In answer to Sir Harold, the judge observes in a slow, unimpassioned tone:
“I, too, have received what is no doubt a copy of what you term an important communication, Sir Harold. I am exceedingly surprised that the parties in question should have waited till this morning—in fact, till just half an hour ago—to put this communication before me. I have already taken certain steps, and I have no doubt you have done the same, to test, shall we say, the value? of this communication. I understand that both the solicitors for the Crown and Mr. Toogood, the prisoner’s solicitor, are even now in telephonic communication with London.”
The judge’s words are listened to in absolute silence, and no one can make head or tail of what they mean. But it is plain that both Mr. Justice Freshwater and those two great protagonists, Sir Almeric Post and Sir Harold Anstey, are very much disturbed.
All kinds of wild rumours are current, but the low murmur of conversation is stilled by the loud voices of the ushers ordering “Silence, silence in Court!”
Every ear is strained to miss not a word as Sir Almeric takes up the ball in this mysterious legal game. He says in a very low voice:
“In all the circumstances, my lord, I have arranged with Sir Harold Anstey that he shall call Mrs.
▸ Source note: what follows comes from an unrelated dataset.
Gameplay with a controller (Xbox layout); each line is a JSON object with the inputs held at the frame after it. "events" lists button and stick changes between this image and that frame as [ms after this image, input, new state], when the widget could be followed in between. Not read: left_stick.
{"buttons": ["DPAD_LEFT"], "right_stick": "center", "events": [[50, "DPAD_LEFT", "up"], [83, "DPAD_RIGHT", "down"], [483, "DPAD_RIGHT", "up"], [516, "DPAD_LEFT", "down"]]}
Cheale, formerly Lucy Warren, as his witness, not mine. He proposes, with your leave, to put her at once into the box.”
A feeling of intense relief sweeps through the Court. Then everything is going on according to plan? True, those with sharper ears than the others had caught the name of Mrs. Cheale. But most of the eager listeners suppose that it is Miss Agatha Cheale who is going to be re-examined. Into just a few minds there darts a sudden, lightning suspicion. Agatha Cheale had always been something of a dark horse; has she any revelation to make which she studiously concealed while in the witness-box yesterday?
Here and there some expert in criminology asked himself or herself whether, after all, Agatha Cheale was not in some way “in it,” an accomplice, maybe, of Henry Garlett?